I think that often happens at the start of a project. For me, I actually sampled a few old string instruments and created my own bespoke sounds to manipulate, as I went through the score. I worked with a string player called Sarah Davison, in Brighton, who had this thing called a ‘Stroh Violin’, which had a little metal horn on it creating these metallic overtones. That and an instrument called the ‘Bass Viol’ became the sound of Hyde, which just helps to make the score feel more unique. We also used a lot of choir sounds which always helps with conveying emotion — the human voice is so evocative and having 30 voices chanting Latin in a big room is always going to make you feel something.


What were you looking for with the Doctor Jekyll score? Were you left to your own devices or was there a specific brief?

Once Joe realised he wanted to go big and bold with it we ran with that brief. We’re taking that big melodramatic Hammer Horror style and running with it. There are more subtle moments but when Hyde is on screen the music really lets rip, in a way I’m not sure I’ve often been allowed to in many previous film scores. Film score fans seem to have really resonated with the music of the film, as I just don’t think we get to hear this kind of score as much these days. Joe is very trusting of me and incredibly easy to work with. We sat down for about 8 hours together talking through the whole film scene by scene. I recorded that conversation and was able to refer back to it whenever I needed to remind myself what he was looking to achieve in a particular moment. One thing we were both adamant about, is that we had to spell out the name ‘Doctor Jekyll’ in the titles, just like many of the old Hammer Horror films did for their titles. I know, from those who have seen it, that that little easter egg has already tickled many who knew to expect it.

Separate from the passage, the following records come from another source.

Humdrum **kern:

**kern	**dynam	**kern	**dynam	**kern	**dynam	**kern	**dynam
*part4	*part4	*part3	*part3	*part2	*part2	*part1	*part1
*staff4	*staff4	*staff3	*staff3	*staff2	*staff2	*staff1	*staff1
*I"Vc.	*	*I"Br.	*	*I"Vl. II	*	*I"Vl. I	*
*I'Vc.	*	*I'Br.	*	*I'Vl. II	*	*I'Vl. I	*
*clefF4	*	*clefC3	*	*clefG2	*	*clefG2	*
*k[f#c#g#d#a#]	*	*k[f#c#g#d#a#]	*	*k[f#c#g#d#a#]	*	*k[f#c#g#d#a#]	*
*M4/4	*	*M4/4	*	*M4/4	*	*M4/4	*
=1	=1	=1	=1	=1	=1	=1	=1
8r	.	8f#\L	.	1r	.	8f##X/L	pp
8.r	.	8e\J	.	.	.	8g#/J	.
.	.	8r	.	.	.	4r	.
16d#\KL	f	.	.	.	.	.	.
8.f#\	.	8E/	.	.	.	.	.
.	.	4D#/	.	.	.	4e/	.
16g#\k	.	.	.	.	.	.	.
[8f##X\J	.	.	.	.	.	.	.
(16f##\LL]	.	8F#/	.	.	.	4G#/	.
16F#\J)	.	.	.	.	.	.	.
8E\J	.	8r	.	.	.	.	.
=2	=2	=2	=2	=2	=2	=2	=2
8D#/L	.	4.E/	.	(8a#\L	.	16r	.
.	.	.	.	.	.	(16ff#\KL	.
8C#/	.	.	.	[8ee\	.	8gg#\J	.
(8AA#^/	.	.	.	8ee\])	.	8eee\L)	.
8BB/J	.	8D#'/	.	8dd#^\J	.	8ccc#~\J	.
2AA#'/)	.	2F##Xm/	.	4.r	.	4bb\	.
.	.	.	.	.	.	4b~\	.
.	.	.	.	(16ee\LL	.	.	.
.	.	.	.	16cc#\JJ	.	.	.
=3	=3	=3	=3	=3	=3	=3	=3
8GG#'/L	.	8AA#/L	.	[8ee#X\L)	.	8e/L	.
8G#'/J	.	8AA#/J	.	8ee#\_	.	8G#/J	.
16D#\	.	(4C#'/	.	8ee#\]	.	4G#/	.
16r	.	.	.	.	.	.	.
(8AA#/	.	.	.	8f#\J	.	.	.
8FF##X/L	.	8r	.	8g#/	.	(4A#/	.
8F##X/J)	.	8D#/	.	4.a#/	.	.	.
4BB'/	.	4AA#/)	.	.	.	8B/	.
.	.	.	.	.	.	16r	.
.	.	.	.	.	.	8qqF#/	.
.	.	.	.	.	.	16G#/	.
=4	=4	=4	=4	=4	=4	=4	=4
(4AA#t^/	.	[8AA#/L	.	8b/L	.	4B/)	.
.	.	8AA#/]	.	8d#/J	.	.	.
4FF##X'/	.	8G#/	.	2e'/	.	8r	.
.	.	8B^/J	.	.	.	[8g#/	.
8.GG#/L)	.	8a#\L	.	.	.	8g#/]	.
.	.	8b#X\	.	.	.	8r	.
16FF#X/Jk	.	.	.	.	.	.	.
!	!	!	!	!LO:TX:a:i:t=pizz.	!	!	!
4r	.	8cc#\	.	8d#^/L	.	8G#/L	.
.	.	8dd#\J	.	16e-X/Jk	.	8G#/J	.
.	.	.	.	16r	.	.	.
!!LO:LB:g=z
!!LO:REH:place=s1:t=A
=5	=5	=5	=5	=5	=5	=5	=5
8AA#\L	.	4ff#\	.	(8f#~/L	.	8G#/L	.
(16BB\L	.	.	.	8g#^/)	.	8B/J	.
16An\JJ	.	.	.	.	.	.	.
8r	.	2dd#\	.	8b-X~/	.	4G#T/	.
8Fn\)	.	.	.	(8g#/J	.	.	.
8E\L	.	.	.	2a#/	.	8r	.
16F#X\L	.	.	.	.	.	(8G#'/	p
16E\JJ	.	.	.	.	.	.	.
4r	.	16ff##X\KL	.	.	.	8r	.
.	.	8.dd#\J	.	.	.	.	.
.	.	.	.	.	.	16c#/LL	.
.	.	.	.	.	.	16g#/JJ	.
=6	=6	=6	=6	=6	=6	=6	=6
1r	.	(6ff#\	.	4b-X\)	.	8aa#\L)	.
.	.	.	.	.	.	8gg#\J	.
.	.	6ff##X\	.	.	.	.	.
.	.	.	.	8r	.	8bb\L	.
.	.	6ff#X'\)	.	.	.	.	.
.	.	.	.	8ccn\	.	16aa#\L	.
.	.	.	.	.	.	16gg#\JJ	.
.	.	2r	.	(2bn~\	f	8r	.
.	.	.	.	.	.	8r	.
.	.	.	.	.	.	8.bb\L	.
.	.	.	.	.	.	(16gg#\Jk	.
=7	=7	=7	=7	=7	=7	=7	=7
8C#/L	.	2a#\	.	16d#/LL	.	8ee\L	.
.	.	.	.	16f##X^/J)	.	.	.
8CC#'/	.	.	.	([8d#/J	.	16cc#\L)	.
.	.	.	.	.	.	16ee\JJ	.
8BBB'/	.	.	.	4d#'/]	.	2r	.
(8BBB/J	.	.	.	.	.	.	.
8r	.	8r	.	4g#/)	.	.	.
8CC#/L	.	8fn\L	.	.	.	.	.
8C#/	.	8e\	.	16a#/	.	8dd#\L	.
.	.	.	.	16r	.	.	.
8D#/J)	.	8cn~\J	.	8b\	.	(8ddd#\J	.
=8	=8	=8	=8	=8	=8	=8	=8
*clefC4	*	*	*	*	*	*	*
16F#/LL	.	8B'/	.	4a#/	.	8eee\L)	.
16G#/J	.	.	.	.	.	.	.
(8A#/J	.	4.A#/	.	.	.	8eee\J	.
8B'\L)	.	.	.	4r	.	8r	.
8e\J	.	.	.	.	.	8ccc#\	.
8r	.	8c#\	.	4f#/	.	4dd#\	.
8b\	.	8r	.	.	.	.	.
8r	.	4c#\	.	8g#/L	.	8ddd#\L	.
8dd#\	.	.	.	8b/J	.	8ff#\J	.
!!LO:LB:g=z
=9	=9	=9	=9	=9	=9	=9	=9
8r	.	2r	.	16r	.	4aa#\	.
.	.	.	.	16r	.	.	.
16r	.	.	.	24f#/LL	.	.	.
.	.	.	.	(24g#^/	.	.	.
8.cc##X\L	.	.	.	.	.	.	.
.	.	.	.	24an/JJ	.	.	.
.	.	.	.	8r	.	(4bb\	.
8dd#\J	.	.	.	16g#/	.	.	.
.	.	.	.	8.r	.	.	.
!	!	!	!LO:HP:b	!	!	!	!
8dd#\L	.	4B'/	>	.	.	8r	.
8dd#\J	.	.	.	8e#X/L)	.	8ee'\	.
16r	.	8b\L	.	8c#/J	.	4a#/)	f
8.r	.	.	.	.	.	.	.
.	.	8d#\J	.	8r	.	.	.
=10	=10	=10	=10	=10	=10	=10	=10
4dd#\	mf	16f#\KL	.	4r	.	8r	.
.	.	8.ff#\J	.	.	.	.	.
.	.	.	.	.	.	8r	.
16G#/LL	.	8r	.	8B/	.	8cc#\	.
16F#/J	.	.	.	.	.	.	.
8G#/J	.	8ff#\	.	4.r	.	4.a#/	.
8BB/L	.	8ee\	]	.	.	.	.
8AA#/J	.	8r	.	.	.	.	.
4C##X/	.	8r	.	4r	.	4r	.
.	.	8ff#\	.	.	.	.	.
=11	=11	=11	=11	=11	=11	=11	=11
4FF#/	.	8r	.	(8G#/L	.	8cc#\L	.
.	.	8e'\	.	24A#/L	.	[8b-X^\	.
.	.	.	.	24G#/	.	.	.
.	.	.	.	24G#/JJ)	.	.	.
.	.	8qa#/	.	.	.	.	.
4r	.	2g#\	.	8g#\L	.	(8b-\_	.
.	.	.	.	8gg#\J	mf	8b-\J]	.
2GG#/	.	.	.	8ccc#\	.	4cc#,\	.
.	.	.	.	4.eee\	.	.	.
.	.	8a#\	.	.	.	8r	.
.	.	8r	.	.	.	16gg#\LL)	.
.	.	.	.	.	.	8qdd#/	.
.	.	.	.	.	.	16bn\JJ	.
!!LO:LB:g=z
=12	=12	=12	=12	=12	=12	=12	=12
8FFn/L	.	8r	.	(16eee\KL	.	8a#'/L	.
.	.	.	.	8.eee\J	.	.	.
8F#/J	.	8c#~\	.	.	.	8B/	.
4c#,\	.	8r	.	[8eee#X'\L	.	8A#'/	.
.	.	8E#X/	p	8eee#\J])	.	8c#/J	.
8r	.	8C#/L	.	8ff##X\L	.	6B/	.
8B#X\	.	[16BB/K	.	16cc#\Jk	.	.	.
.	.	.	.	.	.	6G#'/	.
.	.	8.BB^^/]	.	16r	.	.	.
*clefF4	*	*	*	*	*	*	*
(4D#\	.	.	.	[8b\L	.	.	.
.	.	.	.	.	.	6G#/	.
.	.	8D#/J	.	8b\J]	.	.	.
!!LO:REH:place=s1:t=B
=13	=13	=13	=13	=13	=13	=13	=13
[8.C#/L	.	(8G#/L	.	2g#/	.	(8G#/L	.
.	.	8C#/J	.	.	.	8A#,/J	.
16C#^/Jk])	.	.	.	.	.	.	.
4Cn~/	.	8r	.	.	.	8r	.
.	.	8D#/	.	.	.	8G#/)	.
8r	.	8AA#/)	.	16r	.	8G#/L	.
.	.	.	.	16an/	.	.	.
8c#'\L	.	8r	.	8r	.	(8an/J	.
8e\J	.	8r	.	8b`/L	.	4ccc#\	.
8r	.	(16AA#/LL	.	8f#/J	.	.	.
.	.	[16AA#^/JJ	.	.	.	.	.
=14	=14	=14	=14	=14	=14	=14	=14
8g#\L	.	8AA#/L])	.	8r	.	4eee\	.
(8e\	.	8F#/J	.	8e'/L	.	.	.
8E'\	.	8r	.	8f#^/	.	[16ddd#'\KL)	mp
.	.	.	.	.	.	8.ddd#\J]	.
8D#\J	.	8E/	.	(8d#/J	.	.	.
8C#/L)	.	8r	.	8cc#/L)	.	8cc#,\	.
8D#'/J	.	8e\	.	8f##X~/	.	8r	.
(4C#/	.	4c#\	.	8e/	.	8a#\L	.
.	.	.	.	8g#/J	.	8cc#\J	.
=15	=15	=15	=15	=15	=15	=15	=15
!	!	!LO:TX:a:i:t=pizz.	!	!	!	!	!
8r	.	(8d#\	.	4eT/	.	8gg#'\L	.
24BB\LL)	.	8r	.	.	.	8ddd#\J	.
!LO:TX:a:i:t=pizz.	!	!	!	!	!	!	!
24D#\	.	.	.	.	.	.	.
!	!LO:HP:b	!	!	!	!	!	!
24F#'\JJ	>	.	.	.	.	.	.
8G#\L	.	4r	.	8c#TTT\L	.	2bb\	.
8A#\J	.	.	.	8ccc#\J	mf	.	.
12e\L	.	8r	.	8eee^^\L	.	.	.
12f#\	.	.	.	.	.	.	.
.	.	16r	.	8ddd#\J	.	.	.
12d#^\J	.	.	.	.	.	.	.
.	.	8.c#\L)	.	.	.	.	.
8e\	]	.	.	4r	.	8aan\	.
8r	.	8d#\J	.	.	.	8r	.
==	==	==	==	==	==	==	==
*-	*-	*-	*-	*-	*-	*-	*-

What else are audiences to expect going into this film?


Well although Hammer are a studio it’s really an Indie film made with love, and I think films like that realy deserve our support. Eddie Izzard fans are in for a real treat too, as she’s wonderful in this. It’s quite a divisive film — critics can’t seem to make their minds up — and I think that’s really interesting in itself. All of my friends who have seen it have enjoyed it. It’s a popcorn film, so turn out the lights, get yourself some snacks and enjoy the camp gothic nature of it all. It’s quite odd and I think that should be celebrated. We need more films like this that take risks, and I think Hammer Horror are going to deliver that. They have a reputation for delivering on a tight budget and that gives them more freedom to be bold and brave, which is an exciting thing for British filmmaking.